Written task → The answer must be every line from the listing that holds the string "Обсчет".

Data to use →
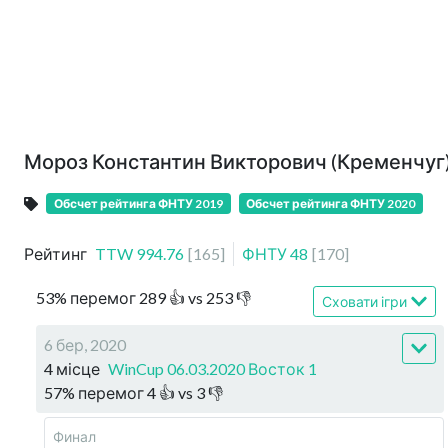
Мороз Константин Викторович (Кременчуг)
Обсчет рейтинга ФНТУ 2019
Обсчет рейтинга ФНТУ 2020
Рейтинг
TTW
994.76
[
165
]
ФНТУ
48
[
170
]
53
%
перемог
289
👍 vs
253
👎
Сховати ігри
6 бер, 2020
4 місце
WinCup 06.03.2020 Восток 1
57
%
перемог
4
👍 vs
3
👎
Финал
* * *
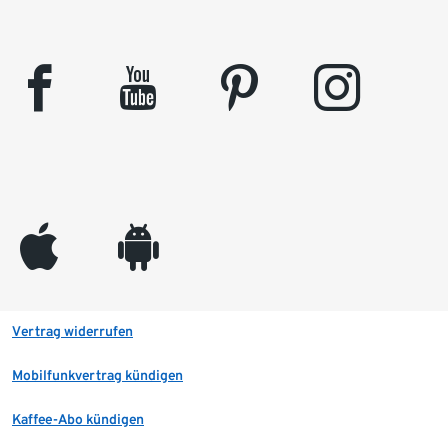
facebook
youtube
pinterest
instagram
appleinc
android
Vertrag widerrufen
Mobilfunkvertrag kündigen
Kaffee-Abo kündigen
* * *
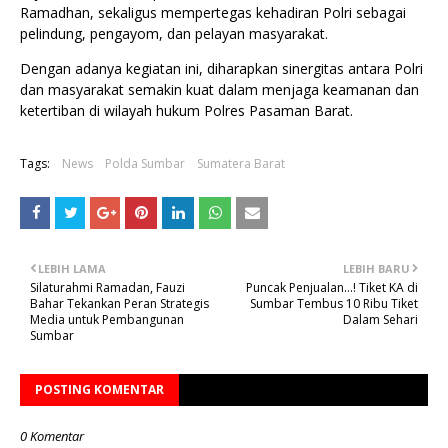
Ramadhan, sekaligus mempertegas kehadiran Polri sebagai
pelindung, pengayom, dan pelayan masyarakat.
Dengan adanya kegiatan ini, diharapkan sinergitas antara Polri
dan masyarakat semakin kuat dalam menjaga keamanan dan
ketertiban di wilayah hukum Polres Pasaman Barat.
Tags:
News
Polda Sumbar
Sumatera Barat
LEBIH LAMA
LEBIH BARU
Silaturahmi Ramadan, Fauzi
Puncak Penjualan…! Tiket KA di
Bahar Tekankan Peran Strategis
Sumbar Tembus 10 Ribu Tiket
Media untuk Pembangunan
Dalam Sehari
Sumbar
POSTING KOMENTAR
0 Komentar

Solution to the exercise →
Обсчет рейтинга ФНТУ 2019
Обсчет рейтинга ФНТУ 2020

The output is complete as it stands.